His series was inspired in 2015 due to the novel Moby Dick. He began to use tar on his canvases, as a reference to the fossil fuel industry. In comparison to Moby Dick, whale oil began as a modern American global industry. The domination of this industry nearly caused an extinction to all whales. Volpe views the colors of the tar as the colors of pollution and climate change.

“You know how in Moby Dick they go after the whale and the whale sinks the ship and then everybody dies. I just see that as a metaphor for what we’re doing,” he said.

Volpe has taught painting, literature, and the history of art at various colleges and universities. He expresses how terrifying stepping into teaching was, he decided that the only way to economically grow as a writer or artist was to get a teaching position. In graduate school, Volpe applied for and received a teaching assistantship.

“I used to get cold sweats, but it just became easier over time,” he said.

When Volpe began painting, he’d been teaching poetry and literature for so long that it was all a natural fit.

“I found it super easy, I think it’s because I let myself fail. I didn’t take it seriously,” Volpe said.

Volpe targets his pieces to represent terrible beauty, as in something that doesn’t sugarcoat darkness. His favorite piece is one of the first ones he’s created, called “Any Human Thing.” The piece embodied all the elements that came into fruition due to the series.

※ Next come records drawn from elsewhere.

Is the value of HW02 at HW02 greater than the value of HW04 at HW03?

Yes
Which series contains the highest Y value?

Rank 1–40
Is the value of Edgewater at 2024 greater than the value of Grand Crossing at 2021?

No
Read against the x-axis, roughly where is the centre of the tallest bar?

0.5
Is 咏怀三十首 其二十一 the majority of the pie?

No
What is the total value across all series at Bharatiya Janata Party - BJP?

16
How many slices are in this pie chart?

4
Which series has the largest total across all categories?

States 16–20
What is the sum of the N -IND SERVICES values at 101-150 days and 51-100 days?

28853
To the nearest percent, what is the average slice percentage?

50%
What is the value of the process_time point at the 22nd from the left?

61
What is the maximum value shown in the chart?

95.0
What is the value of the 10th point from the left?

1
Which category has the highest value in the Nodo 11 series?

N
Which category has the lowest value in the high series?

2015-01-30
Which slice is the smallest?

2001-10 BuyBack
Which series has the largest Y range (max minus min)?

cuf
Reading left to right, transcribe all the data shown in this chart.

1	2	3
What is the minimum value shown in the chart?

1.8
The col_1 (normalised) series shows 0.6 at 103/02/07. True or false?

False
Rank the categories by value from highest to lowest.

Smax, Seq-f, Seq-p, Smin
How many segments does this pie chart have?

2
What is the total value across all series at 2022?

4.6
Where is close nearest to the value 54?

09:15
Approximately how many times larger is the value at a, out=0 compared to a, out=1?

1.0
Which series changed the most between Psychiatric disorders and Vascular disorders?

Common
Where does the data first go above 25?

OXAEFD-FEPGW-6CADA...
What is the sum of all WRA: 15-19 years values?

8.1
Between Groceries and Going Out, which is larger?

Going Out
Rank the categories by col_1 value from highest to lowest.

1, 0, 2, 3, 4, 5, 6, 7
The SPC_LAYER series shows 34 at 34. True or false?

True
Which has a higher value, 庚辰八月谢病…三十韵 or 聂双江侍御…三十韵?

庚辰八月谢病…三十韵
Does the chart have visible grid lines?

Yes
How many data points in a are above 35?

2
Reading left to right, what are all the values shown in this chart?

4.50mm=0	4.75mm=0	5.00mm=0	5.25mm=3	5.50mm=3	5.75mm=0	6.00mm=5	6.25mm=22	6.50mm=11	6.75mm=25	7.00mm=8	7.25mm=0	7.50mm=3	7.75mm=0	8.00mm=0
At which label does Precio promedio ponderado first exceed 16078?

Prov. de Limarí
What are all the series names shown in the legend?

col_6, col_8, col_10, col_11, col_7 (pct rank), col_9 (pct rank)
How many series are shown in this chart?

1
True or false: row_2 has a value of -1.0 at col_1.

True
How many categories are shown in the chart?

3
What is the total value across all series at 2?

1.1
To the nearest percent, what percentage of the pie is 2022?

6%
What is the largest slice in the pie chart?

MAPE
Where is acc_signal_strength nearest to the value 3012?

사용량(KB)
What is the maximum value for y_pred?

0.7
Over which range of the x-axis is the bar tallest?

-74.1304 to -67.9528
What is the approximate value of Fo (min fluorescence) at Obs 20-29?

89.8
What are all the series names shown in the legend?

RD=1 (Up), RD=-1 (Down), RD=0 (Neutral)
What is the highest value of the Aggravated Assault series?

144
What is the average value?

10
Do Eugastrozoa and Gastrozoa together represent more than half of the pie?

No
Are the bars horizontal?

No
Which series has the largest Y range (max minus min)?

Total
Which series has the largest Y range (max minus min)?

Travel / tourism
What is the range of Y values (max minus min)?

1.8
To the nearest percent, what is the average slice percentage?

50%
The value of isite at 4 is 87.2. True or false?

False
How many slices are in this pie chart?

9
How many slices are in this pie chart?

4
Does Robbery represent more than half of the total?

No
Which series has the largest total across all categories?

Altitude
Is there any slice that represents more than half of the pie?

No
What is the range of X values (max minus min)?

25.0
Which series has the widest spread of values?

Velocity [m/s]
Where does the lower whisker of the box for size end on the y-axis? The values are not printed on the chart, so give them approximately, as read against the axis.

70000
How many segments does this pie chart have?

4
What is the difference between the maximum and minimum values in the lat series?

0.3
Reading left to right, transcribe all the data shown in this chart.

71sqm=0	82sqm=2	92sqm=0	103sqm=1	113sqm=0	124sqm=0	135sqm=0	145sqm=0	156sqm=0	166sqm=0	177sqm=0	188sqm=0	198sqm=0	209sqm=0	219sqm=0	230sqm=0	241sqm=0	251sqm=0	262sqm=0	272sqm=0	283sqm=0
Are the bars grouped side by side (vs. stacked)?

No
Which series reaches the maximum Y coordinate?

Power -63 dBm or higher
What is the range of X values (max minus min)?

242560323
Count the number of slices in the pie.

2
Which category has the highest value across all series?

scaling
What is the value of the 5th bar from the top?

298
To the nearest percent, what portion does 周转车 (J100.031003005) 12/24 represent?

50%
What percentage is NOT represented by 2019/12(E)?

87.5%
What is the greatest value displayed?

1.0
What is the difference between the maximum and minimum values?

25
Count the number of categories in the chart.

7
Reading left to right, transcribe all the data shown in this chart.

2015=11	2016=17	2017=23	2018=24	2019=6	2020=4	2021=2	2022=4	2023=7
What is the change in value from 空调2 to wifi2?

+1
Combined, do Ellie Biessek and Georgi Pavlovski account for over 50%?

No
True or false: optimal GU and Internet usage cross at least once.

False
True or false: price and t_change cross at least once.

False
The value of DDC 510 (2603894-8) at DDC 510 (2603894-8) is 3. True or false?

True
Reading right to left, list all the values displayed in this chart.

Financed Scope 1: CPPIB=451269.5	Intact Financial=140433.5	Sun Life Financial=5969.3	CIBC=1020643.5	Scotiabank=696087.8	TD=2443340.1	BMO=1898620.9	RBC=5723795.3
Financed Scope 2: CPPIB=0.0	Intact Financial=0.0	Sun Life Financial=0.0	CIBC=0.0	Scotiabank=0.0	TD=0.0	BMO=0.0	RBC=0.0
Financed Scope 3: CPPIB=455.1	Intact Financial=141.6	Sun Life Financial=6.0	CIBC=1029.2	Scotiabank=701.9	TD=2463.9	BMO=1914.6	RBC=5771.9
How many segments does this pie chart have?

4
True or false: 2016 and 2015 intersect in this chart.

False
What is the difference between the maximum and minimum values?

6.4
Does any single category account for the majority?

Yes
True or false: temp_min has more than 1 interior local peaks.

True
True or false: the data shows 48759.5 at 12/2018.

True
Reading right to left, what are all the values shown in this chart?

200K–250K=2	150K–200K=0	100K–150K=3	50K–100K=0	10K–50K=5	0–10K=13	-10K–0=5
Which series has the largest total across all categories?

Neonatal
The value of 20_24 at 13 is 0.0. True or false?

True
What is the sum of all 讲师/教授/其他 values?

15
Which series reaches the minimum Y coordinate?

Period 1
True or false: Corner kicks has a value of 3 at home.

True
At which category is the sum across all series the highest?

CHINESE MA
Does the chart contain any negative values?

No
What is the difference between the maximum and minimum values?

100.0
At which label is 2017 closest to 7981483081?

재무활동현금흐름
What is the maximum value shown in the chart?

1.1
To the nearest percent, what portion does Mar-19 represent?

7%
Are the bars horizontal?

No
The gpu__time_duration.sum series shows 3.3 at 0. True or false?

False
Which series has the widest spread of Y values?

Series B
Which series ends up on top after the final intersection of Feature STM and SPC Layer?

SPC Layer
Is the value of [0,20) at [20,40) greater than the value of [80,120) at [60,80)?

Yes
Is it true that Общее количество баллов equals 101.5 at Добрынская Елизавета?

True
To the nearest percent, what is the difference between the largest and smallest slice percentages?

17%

Volpe sees his art through the lens of the natural world, including the negative aspects of it. He utilizes his surroundings to create and share stories of our society that is losing its touch to nature due to the easy access the fossil fuel industry has given us for so many things, it’s the foundation of our economy.

In the ending of the reception, Christopher Volpe has inspired creative minds with the ideas that art doesn’t change the world, but it can change minds and makes space for alternatives.

“Whatever you do as an artist, make it something meaningful,” Volpe said.